The situations, in which the control is passed into the middle of the shell-code, occur more rarely. In this case, it makes some sense to search for the chain of NOP instructions located near the entry point. This chain of NOP s is used by the worm to ensure "compatibility" among different versions of the vulnerable software. In the course of recompiling, the location of the overflowing buffer might slightly change. The NOP s, therefore, come to the worm's rescue, playing the same role as a funnel in filling a bottle . The decryptor provides another clue. If you are capable of finding the decryptor, you'll also find the entry point. In addition, it is possible to use the IDA's flow chart visualizer, which displays flow control as something much like a large bunch of grapes, where the entry point plays the role of a graft (see Fig. 15.1).

Figure 15.1: IDA visualizer displaying flow control in the form of a diagram (large scale)

Now consider a more complicated case, namely, the self-modifying head of the Code Red worm, which dynamically changes the unconditional jmp for passing control to a specific code section. IDA won't be able to automatically restore all cross-references, and part of functions will "hang" separately from the main "bunch." As a result, four candidates for the role of the entry point will be obtained. Three of them can be discarded immediately, because they contain meaningless code accessing uninitialized registers and variables . Only the true entry point produces meaningful code (Fig. 15.1). On the diagram, this is the fourth point from the left.

It is more difficult to solve the problem of the shellcode "binding" to the surrounding environment, such as the contents of the registers inherited by the worm from the vulnerable program. How is it possible to discover, which values they take, without accessing a vulnerable program? Well, although it is impossible to tell beforehand for sure, in most cases this can be guessed. More precisely, by analyzing the nature of interactions with these registers, it is possible to determine what the worm expects from them. It is unlikely that the worm would rely on specific constants. It is more probable that the worm would try to invade a specific memory block, the pointer to which is stored in a specific register (for example, the ECX register usually stores the this pointer).

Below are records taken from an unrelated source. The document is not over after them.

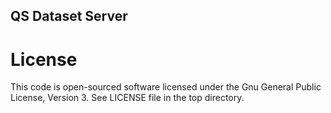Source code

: ## QS Dataset Server

# License
This code is open-sourced software licensed under the Gnu General Public License, Version 3. See LICENSE file in the top directory.

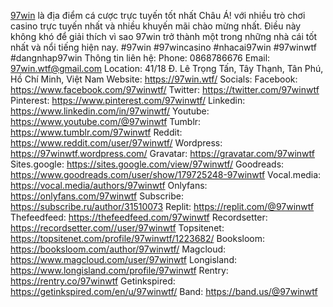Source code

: <a href="https://97win.wtf/">97win</a> là địa điểm cá cược trực tuyến tốt nhất Châu Á! với nhiều trò chơi casino trực tuyến nhất và nhiều khuyến mãi chào mừng nhất. Điều này không khó để giải thích vì sao 97win trở thành một trong những nhà cái tốt nhất và nổi tiếng hiện nay.
#97win #97wincasino #nhacai97win #97winwtf #dangnhap97win
Thông tin liên hệ:
Phone: 0868786676
Email: 97win.wtf@gmail.com
Location: 41/18 Đ. Lê Trọng Tấn, Tây Thạnh, Tân Phú, Hồ Chí Minh, Việt Nam
Website: <a href="https://97win.wtf/">https://97win.wtf/</a>
Socials:
Facebook: <a href="https://www.facebook.com/97winwtf/">https://www.facebook.com/97winwtf/</a>
Twitter: <a href="https://twitter.com/97winwtf">https://twitter.com/97winwtf</a>
Pinterest: <a href="https://www.pinterest.com/97winwtf/">https://www.pinterest.com/97winwtf/</a>
Linkedin: <a href="https://www.linkedin.com/in/97winwtf/">https://www.linkedin.com/in/97winwtf/</a>
Youtube: <a href="https://www.youtube.com/@97winwtf">https://www.youtube.com/@97winwtf</a>
Tumblr: <a href="https://www.tumblr.com/97winwtf">https://www.tumblr.com/97winwtf</a>
Reddit: <a href="https://www.reddit.com/user/97winwtf/">https://www.reddit.com/user/97winwtf/</a>
Wordpress: <a href="https://97winwtf.wordpress.com/">https://97winwtf.wordpress.com/</a>
Gravatar: <a href="https://gravatar.com/97winwtf">https://gravatar.com/97winwtf</a>
Sites.google: <a href="https://sites.google.com/view/97winwtf/">https://sites.google.com/view/97winwtf/</a>
Goodreads: <a href="https://www.goodreads.com/user/show/179725248-97winwtf">https://www.goodreads.com/user/show/179725248-97winwtf</a>
Vocal.media: <a href="https://vocal.media/authors/97winwtf">https://vocal.media/authors/97winwtf</a>
Onlyfans: <a href="https://onlyfans.com/97winwtf">https://onlyfans.com/97winwtf</a>
Subscribe: <a href="https://subscribe.ru/author/31510073">https://subscribe.ru/author/31510073</a>
Replit: <a href="https://replit.com/@97winwtf">https://replit.com/@97winwtf</a>
Thefeedfeed: <a href="https://thefeedfeed.com/97winwtf">https://thefeedfeed.com/97winwtf</a>
Recordsetter: <a href="https://recordsetter.com//user/97winwtf">https://recordsetter.com//user/97winwtf</a>
Topsitenet: <a href="https://topsitenet.com/profile/97winwtf/1223682/">https://topsitenet.com/profile/97winwtf/1223682/</a>
Booksloom: <a href="https://booksloom.com/author/97winwtf/">https://booksloom.com/author/97winwtf/</a>
Magcloud: <a href="https://www.magcloud.com/user/97winwtf">https://www.magcloud.com/user/97winwtf</a>
Longisland: <a href="https://www.longisland.com/profile/97winwtf">https://www.longisland.com/profile/97winwtf</a>
Rentry: <a href="https://rentry.co/97winwtf">https://rentry.co/97winwtf</a>
Getinkspired: <a href="https://getinkspired.com/en/u/97winwtf/">https://getinkspired.com/en/u/97winwtf/</a>
Band: <a href="https://band.us/@97winwtf">https://band.us/@97winwtf</a>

It is much worse if the virus accesses the functions of the vulnerable program by calling them by fixed addresses. It is difficult to guess the responsibilities of each function. The only clue is provided by the arguments passed to the function. However, this clue is too weak to allow the investigation result to be considered reliable enough. In this case, it is impossible to do an adequate analysis without disassembling the vulnerable application.